All parameters of the spacecraft’s orbit correspond to nominal ones

BAIKONUR /Kazakhstan/, March 14. /TASS/. Russia’s Soyuz MS-12 spacecraft with three crew members on board separated from the Soyuz-FG carrier rocket and embarked upon an autonomous journey to the International Space Station (ISS), a Roscosmos official told TASS on Thursday.

"The spacecraft separated in normal regime," the official said.

A speaker who provides mission coverage at the Korolyov-based Russian mission control center said the spacecraft had unfurled its solar panels.

According to telemetry data, all parameters of the spacecraft’s orbit correspond to nominal ones.

NASA head Jim Bridenstine congratulated the Soyuz crew on a successful launch in a brief statement.
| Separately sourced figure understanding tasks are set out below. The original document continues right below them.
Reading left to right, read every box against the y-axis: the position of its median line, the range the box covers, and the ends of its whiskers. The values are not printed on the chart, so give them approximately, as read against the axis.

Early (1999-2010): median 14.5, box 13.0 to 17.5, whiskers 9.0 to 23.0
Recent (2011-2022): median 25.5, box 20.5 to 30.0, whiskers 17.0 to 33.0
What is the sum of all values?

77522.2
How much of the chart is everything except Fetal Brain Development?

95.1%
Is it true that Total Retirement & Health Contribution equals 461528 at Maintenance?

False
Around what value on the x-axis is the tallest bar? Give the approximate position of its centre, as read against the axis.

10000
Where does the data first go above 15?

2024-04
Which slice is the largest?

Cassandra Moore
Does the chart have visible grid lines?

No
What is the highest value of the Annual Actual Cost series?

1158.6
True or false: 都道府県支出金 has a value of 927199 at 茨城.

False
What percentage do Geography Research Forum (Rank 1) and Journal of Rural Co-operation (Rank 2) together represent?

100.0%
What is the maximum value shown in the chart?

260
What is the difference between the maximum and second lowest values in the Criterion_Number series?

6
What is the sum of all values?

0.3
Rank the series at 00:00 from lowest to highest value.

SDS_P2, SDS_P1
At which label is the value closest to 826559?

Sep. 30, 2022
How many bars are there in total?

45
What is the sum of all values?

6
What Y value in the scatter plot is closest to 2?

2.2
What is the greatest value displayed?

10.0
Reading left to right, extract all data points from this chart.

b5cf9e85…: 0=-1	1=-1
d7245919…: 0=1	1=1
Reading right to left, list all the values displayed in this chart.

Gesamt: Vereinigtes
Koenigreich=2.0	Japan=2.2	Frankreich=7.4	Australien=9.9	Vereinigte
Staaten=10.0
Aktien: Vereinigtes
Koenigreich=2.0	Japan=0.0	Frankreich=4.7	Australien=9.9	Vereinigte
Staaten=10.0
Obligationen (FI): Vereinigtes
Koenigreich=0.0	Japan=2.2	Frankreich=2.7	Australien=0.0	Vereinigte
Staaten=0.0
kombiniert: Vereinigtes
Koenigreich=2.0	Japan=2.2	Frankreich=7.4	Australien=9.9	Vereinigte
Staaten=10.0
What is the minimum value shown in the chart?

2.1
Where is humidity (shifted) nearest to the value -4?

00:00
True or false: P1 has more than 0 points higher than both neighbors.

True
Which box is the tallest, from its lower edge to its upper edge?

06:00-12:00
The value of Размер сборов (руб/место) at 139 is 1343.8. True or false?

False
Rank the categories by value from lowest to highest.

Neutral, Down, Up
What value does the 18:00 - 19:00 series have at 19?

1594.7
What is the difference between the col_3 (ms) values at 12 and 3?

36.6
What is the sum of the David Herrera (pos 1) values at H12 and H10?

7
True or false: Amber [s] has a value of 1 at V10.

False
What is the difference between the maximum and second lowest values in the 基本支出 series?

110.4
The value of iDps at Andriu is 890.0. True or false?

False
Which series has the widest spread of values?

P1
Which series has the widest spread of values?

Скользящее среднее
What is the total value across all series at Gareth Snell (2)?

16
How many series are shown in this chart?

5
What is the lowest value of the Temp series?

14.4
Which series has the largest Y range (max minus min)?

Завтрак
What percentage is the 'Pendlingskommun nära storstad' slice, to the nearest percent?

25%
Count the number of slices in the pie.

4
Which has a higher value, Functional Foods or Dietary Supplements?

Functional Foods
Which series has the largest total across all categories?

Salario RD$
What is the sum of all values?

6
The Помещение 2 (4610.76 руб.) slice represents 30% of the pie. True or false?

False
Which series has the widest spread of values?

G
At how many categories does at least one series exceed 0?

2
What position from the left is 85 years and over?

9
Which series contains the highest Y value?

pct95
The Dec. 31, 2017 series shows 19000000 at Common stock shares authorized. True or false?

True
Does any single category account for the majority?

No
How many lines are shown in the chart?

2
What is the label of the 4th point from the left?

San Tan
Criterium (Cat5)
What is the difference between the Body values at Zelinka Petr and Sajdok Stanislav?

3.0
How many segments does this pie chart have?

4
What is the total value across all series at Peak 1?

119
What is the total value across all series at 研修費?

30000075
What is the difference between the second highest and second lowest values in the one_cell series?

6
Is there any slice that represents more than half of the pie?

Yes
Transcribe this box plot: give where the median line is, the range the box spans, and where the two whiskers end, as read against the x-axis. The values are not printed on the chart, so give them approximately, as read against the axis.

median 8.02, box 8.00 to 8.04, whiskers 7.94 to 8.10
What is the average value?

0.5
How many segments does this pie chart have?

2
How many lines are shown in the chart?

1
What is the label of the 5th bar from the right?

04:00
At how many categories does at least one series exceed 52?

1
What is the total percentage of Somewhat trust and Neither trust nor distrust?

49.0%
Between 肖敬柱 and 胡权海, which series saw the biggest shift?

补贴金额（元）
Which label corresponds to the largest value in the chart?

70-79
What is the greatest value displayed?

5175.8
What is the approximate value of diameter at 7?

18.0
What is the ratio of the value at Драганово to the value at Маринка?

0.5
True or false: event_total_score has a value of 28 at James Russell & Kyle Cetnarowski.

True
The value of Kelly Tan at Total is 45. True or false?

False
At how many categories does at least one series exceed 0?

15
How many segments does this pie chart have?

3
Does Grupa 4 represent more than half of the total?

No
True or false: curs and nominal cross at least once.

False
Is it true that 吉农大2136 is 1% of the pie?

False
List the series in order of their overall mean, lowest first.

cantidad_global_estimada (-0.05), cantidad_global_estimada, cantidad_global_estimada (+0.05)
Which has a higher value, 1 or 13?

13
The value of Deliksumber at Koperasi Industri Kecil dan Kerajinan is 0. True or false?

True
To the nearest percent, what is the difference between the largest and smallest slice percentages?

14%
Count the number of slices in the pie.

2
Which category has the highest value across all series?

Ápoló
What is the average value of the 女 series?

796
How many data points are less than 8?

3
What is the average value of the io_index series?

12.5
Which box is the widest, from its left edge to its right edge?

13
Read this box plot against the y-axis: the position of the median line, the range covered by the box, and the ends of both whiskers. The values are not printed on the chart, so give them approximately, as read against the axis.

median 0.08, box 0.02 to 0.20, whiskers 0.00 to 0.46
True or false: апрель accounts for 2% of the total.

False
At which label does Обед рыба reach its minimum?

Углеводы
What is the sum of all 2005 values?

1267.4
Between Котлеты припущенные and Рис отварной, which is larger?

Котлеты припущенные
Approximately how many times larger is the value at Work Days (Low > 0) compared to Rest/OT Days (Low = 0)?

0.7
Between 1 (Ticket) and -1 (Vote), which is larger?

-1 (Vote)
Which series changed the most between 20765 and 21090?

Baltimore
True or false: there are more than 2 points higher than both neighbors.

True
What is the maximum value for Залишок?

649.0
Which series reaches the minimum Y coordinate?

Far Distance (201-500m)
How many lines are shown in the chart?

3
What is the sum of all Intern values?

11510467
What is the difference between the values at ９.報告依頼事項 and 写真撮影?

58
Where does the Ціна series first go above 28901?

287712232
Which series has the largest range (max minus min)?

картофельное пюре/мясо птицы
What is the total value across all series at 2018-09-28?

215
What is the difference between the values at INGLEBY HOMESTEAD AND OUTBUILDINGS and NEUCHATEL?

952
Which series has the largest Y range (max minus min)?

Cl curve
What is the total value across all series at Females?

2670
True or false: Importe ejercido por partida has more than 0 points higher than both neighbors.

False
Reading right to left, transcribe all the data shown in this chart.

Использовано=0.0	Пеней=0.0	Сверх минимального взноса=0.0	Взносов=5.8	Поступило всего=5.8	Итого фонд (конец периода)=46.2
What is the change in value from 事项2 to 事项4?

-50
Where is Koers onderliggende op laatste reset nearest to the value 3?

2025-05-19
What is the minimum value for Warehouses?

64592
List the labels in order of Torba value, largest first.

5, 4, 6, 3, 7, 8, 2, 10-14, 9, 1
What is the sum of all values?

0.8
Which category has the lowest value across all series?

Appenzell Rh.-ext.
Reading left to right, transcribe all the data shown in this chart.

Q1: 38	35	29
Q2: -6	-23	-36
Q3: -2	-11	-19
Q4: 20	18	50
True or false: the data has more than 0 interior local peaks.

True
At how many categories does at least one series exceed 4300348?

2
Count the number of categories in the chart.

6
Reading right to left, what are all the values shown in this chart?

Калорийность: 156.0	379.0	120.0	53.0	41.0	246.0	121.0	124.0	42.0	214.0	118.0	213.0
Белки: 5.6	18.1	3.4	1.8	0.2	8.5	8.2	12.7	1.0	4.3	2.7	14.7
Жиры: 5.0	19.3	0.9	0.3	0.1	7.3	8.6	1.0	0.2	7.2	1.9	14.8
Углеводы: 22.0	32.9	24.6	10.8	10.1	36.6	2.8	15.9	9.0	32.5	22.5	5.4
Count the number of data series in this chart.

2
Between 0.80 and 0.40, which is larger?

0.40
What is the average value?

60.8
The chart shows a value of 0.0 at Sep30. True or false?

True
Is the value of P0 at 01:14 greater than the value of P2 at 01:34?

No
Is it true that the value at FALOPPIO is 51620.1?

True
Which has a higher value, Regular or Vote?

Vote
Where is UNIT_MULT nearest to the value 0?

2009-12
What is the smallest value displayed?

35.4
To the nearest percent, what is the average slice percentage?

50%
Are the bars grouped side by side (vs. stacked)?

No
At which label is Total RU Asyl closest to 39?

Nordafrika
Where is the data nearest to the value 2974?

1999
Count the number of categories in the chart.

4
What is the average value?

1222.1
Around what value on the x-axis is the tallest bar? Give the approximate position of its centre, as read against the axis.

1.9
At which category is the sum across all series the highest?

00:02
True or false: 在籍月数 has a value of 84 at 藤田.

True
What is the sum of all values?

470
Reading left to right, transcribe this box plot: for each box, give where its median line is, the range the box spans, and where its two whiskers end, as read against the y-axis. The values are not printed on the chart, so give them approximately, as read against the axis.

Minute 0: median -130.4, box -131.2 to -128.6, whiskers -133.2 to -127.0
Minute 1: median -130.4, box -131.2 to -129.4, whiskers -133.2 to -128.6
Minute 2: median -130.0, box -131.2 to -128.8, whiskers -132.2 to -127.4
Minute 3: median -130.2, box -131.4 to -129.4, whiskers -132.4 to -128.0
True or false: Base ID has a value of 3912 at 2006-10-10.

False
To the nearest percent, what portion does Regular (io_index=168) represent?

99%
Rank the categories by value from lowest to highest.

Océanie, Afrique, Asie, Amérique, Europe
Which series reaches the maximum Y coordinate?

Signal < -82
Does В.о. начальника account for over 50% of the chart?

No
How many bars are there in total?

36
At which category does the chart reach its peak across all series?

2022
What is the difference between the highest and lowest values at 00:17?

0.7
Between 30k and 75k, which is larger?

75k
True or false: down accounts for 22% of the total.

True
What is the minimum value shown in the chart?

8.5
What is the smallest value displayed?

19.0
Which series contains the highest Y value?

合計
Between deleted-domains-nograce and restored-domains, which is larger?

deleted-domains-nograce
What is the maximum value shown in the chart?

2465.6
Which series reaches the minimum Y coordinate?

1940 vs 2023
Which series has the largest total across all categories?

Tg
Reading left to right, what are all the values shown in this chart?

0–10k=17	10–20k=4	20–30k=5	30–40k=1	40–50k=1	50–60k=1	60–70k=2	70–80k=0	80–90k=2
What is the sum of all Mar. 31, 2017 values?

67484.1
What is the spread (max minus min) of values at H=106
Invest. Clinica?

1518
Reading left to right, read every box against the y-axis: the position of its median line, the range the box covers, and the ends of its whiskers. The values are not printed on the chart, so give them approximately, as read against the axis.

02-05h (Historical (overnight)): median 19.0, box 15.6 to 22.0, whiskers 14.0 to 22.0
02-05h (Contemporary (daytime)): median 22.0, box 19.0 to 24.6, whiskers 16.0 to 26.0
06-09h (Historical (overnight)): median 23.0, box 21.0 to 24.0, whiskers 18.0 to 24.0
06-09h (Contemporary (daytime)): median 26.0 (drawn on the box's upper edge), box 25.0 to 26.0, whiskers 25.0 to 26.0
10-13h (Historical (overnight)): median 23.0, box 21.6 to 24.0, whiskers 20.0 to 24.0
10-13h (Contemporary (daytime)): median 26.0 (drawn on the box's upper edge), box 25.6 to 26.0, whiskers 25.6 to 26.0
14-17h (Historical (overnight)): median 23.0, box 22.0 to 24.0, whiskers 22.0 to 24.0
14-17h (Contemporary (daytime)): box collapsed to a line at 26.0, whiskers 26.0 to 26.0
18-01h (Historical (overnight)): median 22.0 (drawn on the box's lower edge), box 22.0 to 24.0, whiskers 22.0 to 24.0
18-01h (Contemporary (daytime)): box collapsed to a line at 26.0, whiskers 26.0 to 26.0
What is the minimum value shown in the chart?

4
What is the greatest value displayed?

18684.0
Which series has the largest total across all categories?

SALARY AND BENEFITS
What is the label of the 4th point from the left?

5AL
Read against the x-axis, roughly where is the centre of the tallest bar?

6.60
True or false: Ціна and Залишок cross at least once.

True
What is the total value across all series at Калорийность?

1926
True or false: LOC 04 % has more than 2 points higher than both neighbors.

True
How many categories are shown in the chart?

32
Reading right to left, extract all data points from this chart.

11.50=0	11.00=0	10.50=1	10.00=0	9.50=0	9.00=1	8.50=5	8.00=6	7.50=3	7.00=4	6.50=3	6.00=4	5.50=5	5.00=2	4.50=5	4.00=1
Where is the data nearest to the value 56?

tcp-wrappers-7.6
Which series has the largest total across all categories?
"Congratulations to AstroHague, Astro_Christina and cosmonaut Alexey Ovchinin on today’s successful launch! So proud of Nick Hague for persevering through last October’s launch that didn’t go as planned. Ad Astra!" he wrote on his Twitter page.

The Soyuz-FG rocket carrying a Soyuz MS-12 spacecraft with Alexei Ovchinin, Nick Hague and Christina Koch blasted off the Baikonur space center at 22:14 Moscow time. The mission will use the short flight scheme rather than the traditional two-day one, and the spacecraft will make four orbits in six hours to chase the ISS.

The docking with the space station is scheduled for 04:47 Moscow time, March 15.

The new ISS Expedition 59/60 will last 204 days.

Originally, Ovchinin and Hague were to arrive on board the ISS in October 2018, but their space mission was aborted shortly after the launch due to a rocket failure. Emergency and rescue systems were activated in time, and the crew was not hurt.